──────── Input data ────────
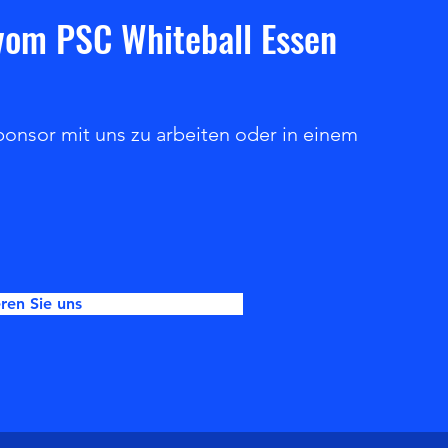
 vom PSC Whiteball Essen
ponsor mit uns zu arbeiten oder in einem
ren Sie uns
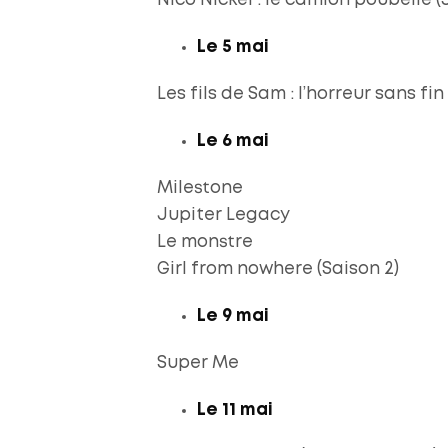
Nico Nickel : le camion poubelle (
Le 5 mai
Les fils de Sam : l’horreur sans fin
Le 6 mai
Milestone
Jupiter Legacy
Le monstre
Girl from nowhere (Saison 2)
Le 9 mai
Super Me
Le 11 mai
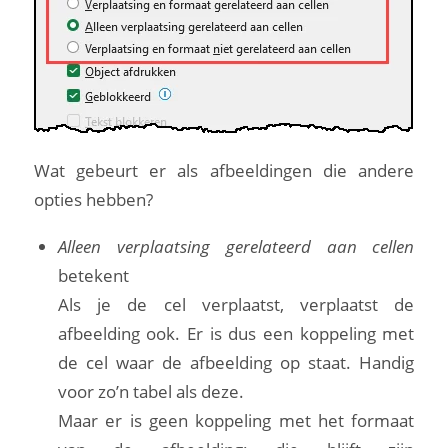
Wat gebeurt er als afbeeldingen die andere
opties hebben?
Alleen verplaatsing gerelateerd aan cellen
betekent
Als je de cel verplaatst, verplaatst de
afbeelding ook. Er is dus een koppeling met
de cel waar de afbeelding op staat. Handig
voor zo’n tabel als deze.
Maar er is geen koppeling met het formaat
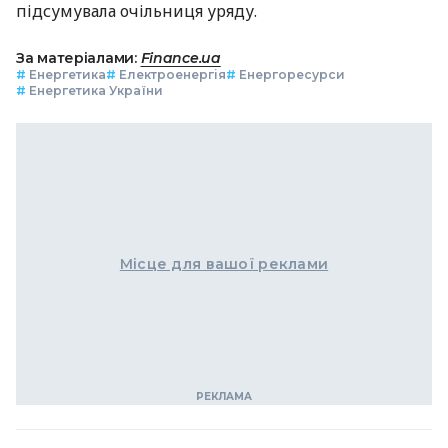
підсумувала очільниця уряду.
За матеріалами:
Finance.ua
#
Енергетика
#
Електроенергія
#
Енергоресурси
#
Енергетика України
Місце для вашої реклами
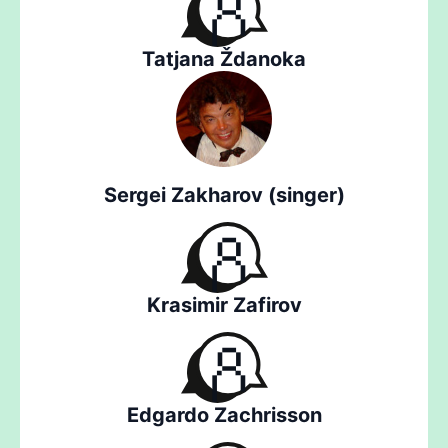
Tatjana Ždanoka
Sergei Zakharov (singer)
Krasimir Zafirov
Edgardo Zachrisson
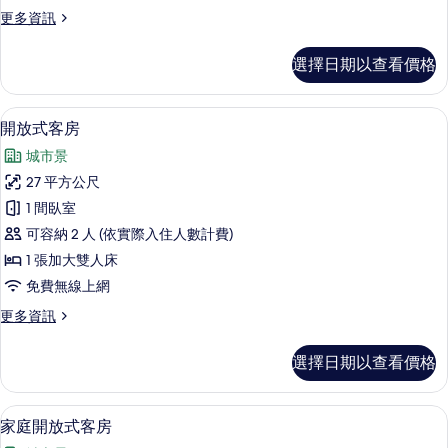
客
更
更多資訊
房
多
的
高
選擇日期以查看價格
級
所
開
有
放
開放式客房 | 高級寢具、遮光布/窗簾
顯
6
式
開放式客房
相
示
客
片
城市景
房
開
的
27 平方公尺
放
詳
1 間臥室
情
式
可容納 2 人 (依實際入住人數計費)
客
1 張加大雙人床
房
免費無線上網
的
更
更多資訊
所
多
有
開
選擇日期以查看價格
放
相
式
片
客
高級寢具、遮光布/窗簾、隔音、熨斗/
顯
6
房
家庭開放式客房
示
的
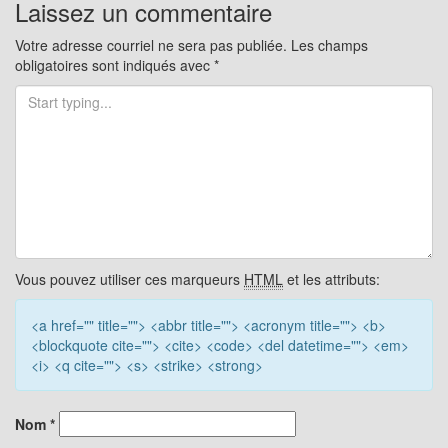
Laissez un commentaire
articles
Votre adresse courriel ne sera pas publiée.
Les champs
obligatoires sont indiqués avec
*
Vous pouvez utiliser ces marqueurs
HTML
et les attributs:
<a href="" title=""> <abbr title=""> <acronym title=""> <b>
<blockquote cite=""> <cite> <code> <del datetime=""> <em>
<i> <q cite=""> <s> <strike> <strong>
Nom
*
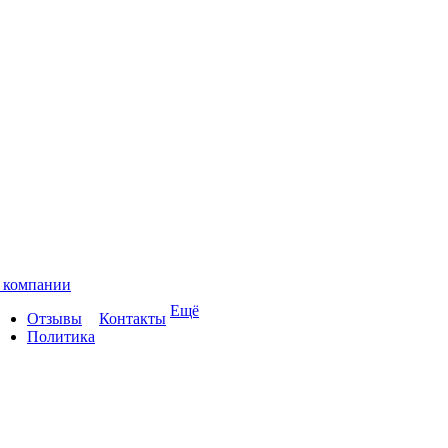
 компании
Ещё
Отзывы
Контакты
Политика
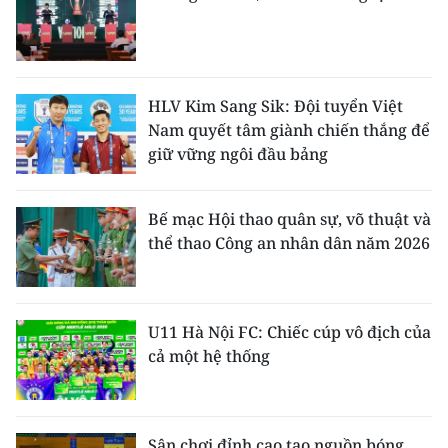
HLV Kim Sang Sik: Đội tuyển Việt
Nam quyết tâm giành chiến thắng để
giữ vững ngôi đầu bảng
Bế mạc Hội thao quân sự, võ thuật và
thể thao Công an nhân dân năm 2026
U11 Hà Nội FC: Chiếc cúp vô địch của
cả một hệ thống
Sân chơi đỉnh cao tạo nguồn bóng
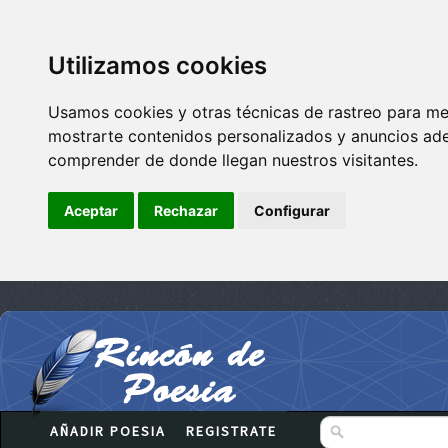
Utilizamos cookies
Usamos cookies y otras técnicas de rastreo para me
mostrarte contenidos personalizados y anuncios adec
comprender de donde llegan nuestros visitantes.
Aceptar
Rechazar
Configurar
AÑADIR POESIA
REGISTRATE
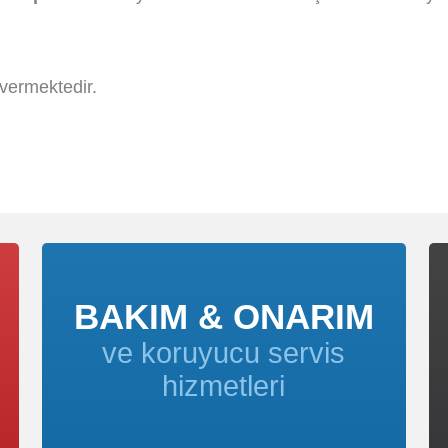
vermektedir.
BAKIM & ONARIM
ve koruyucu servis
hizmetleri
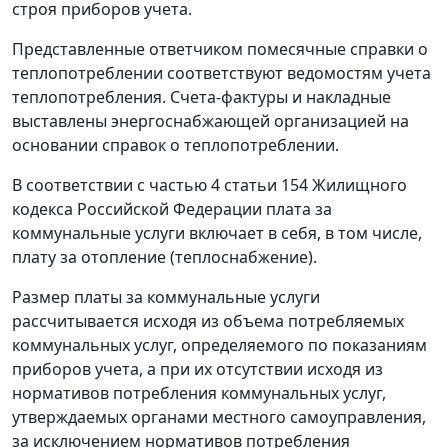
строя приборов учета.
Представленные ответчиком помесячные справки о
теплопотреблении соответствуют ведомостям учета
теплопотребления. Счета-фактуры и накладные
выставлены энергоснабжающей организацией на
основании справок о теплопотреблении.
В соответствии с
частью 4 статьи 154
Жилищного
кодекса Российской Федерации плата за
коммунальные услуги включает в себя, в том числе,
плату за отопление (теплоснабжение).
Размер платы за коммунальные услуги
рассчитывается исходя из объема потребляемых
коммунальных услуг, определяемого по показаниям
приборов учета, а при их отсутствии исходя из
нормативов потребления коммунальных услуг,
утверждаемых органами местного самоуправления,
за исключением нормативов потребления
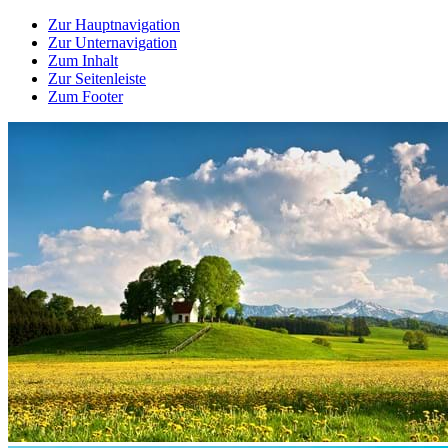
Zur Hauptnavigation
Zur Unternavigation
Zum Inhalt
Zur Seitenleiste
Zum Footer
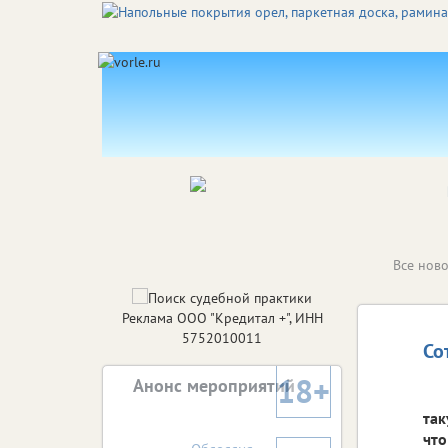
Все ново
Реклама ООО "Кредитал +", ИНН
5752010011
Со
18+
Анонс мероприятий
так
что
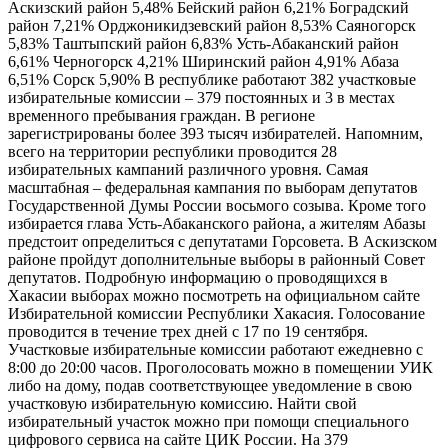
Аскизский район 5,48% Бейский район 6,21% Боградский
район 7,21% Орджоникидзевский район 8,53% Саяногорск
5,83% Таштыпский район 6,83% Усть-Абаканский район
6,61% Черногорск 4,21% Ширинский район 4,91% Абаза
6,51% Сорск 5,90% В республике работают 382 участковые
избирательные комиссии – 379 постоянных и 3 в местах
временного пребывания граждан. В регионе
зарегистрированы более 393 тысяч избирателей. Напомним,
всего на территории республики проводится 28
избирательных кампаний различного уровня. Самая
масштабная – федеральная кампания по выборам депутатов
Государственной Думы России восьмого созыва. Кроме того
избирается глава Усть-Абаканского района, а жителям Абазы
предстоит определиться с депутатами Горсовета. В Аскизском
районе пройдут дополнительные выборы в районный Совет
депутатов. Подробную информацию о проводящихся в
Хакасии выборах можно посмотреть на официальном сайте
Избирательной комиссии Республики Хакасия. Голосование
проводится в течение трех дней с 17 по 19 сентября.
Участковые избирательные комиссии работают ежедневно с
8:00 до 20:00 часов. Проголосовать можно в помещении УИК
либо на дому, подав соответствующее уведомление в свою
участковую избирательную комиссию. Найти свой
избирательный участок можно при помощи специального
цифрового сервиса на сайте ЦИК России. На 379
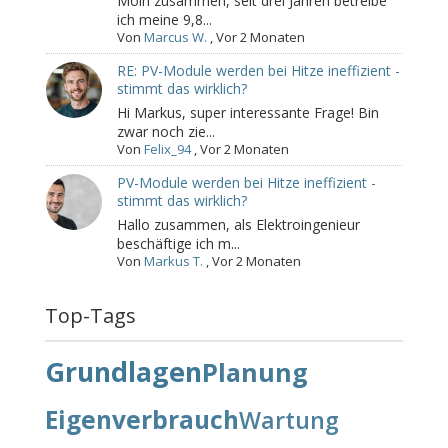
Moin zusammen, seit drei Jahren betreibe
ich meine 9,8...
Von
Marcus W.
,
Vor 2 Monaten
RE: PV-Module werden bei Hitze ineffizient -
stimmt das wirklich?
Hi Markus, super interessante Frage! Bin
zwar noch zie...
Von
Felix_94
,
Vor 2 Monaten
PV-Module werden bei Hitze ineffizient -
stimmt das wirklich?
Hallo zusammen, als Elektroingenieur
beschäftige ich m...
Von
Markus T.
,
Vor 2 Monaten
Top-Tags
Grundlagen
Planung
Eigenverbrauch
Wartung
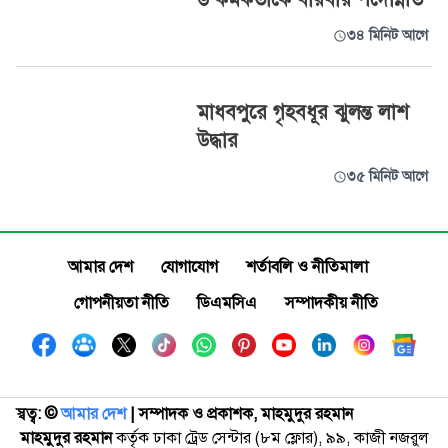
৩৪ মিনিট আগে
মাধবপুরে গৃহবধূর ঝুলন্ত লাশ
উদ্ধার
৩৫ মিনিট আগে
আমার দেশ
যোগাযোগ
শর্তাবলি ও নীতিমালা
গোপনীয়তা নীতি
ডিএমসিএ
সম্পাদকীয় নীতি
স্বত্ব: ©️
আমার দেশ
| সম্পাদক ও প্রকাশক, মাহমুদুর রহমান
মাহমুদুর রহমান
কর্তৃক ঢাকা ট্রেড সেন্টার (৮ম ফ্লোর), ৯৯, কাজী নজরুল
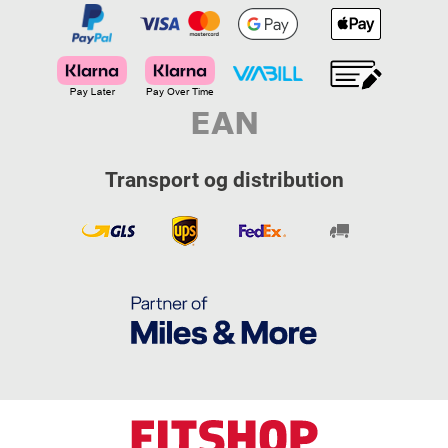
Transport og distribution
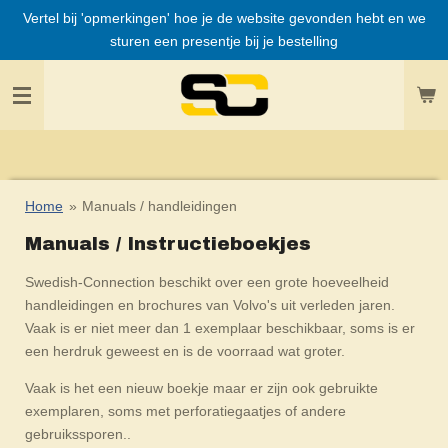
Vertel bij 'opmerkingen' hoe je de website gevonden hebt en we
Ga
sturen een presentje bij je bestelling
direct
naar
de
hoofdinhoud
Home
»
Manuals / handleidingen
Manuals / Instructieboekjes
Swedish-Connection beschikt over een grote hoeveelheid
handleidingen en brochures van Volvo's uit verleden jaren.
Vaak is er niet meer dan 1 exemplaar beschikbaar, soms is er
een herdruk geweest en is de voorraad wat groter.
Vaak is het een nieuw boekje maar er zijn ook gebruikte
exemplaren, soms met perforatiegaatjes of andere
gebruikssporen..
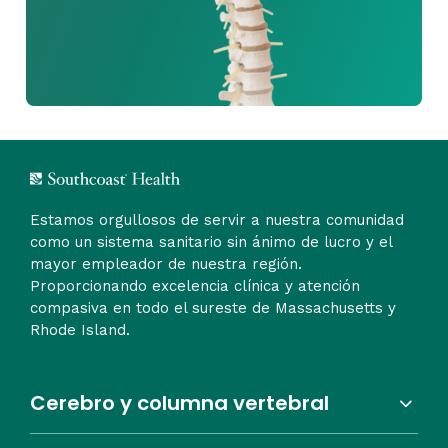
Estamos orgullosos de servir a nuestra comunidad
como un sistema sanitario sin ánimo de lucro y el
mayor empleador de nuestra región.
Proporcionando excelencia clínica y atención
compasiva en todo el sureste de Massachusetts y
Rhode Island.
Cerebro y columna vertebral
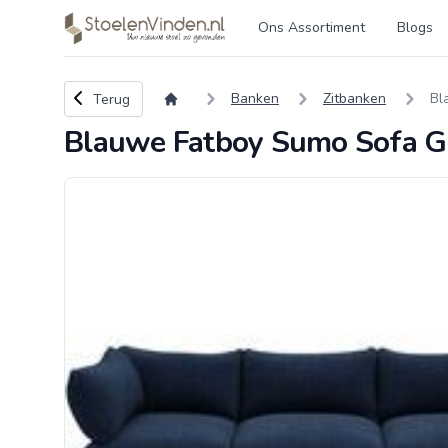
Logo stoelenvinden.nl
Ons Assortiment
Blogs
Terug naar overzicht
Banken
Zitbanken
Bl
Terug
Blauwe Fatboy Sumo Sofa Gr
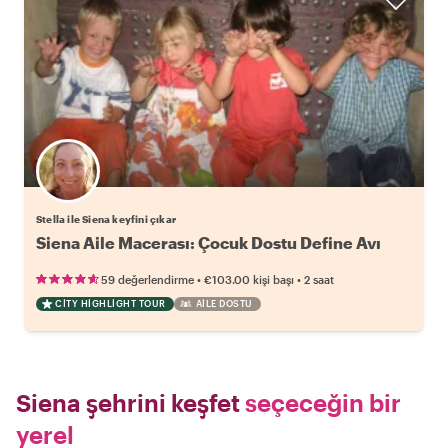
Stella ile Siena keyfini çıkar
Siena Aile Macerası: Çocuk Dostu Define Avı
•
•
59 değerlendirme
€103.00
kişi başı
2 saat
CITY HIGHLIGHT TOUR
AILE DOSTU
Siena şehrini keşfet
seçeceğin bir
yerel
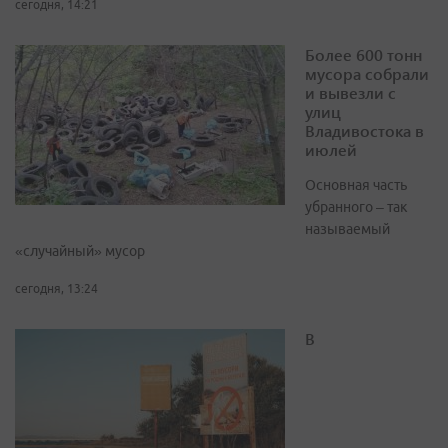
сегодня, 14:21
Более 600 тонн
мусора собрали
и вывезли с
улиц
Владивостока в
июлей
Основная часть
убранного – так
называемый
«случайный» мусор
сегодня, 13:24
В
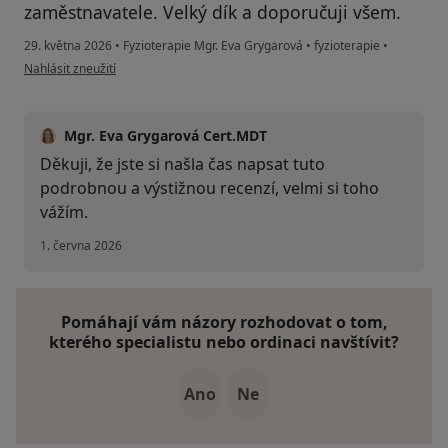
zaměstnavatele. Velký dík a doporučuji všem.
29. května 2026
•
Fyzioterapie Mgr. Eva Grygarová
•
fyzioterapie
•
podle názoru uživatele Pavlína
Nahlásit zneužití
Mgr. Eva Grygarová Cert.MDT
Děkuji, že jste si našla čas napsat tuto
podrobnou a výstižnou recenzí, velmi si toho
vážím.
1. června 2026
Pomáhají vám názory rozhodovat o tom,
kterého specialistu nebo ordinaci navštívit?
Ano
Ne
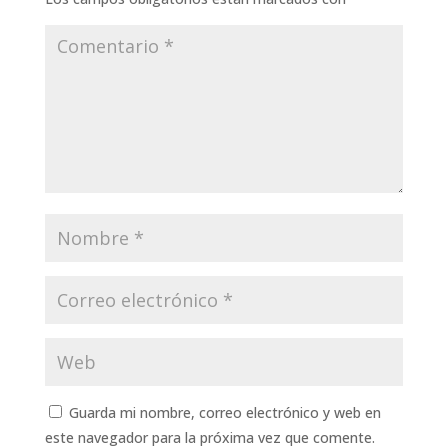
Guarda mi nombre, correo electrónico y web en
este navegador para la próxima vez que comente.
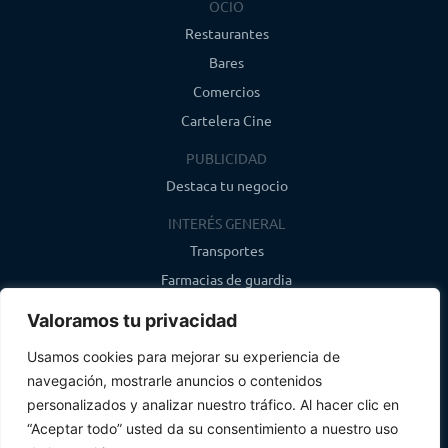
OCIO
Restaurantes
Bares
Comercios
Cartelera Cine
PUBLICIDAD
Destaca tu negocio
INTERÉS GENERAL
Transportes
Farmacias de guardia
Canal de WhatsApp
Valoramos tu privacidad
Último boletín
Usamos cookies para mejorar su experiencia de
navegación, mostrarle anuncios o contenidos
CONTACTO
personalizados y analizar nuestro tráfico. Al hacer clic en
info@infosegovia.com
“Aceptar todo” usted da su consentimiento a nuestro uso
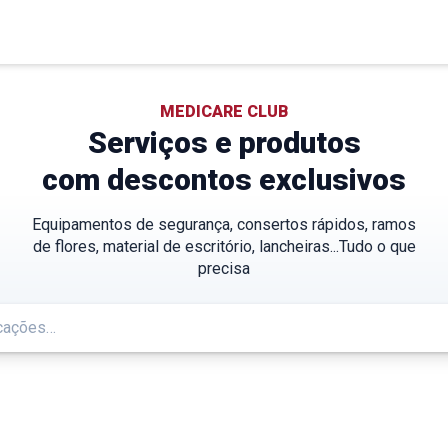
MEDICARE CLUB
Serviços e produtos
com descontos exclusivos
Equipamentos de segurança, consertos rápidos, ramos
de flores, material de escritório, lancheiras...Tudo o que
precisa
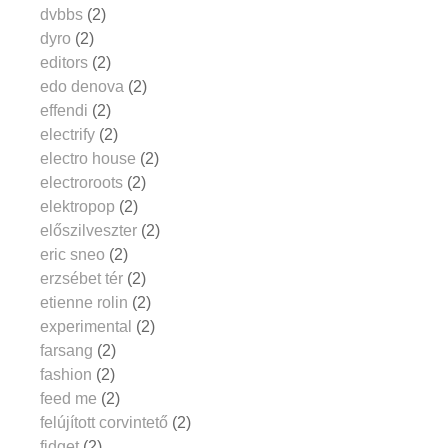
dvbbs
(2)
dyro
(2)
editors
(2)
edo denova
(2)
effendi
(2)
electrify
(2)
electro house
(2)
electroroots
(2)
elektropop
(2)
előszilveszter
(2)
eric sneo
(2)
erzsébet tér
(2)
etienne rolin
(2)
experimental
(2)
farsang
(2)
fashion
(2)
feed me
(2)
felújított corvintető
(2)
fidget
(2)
────────
:: To-do item ::
Going through the entries above, show each line that contains "werden".

:: Your solution ::
RE: PV-Module werden bei Hitze ineffizient -
PV-Module werden bei Hitze ineffizient -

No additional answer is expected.